_Supplied text_

I am getting hit numerous times by crawlers on a page which triggers an API call. I would like to limit access to that page for bots who do not respect my robots.txt.
Note: This question is not a duplicate.. I want rate limiting not IP blacklisting.
I am getting hit numerous times by crawlers on a page which triggers an API call. I would like to limit access to that page for bots who do not respect my robots.txt.
Note: This question is not a duplicate.. I want rate limiting not IP blacklisting.
Check out the gem: Rack::Attack!
Battle-tested in production environments.
If you are using redis in your project you can very simply implement requests counter for API request. This approach allows you not to just limit robots access, but limit different API request using different policies based on your preferences. Take a loook on this gem or follow this guide if you want to implement limit by yourself.
So, for anyone interested, I found an alternative solution that works without adding rack attack or redis. It's a little hacky, but hey, it might help someone else.
count = 0
unless Rails.cache.read("user_ip_#{get_ip}_count").nil?

_Excerpted data_
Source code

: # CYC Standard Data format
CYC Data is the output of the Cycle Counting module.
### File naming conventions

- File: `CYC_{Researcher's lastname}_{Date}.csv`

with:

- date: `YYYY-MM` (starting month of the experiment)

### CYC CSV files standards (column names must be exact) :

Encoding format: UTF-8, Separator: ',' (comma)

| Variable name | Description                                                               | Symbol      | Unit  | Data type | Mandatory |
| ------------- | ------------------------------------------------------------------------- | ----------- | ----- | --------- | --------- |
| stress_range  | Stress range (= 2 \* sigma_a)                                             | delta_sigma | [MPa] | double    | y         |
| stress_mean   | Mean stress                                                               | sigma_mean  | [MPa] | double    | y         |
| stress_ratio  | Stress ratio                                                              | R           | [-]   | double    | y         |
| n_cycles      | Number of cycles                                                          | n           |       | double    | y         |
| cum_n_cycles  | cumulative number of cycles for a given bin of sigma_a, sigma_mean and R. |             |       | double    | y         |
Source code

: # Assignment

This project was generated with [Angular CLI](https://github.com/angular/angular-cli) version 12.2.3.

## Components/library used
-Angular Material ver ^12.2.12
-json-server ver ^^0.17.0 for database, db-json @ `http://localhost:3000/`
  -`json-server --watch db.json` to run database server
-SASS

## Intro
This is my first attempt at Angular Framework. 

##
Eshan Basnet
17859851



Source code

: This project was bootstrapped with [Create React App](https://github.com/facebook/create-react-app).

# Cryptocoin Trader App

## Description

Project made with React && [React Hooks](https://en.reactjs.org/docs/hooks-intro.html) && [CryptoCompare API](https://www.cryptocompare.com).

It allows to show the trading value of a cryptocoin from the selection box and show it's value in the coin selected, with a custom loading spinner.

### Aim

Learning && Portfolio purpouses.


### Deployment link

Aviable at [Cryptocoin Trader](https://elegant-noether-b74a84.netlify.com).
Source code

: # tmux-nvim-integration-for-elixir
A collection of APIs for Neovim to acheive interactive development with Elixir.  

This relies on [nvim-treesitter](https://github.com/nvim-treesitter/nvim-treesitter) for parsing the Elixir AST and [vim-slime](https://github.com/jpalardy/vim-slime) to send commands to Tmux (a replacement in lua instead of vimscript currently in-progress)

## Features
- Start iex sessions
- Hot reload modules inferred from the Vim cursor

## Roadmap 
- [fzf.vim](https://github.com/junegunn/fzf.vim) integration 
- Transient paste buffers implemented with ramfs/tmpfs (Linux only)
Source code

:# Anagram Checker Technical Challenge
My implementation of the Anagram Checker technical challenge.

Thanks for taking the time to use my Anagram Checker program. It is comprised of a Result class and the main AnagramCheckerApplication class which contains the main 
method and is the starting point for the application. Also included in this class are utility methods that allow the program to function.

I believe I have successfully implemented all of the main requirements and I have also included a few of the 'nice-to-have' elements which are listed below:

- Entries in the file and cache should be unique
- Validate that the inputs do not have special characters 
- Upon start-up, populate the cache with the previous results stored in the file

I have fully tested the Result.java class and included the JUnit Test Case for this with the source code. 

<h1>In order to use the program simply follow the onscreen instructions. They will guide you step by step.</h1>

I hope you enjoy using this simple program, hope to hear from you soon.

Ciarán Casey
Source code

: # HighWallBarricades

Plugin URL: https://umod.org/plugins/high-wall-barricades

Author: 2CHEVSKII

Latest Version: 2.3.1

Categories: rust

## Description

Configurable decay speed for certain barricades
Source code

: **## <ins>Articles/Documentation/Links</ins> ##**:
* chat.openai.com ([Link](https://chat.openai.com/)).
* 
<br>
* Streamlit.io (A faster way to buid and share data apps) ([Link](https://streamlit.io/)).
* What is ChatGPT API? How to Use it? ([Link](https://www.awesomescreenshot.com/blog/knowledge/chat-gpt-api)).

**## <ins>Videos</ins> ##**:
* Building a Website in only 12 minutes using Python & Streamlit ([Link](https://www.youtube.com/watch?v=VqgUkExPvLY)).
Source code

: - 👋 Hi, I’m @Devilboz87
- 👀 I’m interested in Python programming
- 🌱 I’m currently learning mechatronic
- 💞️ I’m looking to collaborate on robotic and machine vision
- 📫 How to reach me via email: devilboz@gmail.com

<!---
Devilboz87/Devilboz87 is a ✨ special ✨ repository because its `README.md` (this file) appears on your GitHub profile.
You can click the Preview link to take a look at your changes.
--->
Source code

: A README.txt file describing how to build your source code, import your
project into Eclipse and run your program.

_Tasks to perform_
• A. In the thread on rate limiting crawlers, what gem is suggested first?
• B. Please extract the stretch of the rate-limiting thread from "Check out the" through "help someone else.".
• C. Pick up the forum thread on rate limiting crawlers where it stops and continue it.

_Responses per task_
• A. Rack::Attack

• B.
Check out the gem: Rack::Attack!
Battle-tested in production environments.
If you are using redis in your project you can very simply implement requests counter for API request. This approach allows you not to just limit robots access, but limit different API request using different policies based on your preferences. Take a loook on this gem or follow this guide if you want to implement limit by yourself.
So, for anyone interested, I found an alternative solution that works without adding rack attack or redis. It's a little hacky, but hey, it might help someone else.

• C.
count = Rails.cache.read("user_ip_#{get_ip}_count") + 1
if count > 20
flash[:error] = "You're doing that too much. Slow down."
redirect_to root_path and return false
end
end
Rails.cache.write("user_ip_#{get_ip}_count", count, :expires_in => 60.minutes)
This limits any requests to the geocoder to 20/hour. For testing purposes:
def get_ip
if Rails.env.production?
@ip = request.remote_ip
else
@ip = "{YOUR_IP}"
end
end
Update
I thought this was a great idea, but it turns out it doesn't work due to changing IP addresses of crawlers. I have instead implemented this rather simple code:
if request.bot?
Rails.logger.info "Bot Request Denied from #{get_ip}"
flash[:error] = "Bot detected."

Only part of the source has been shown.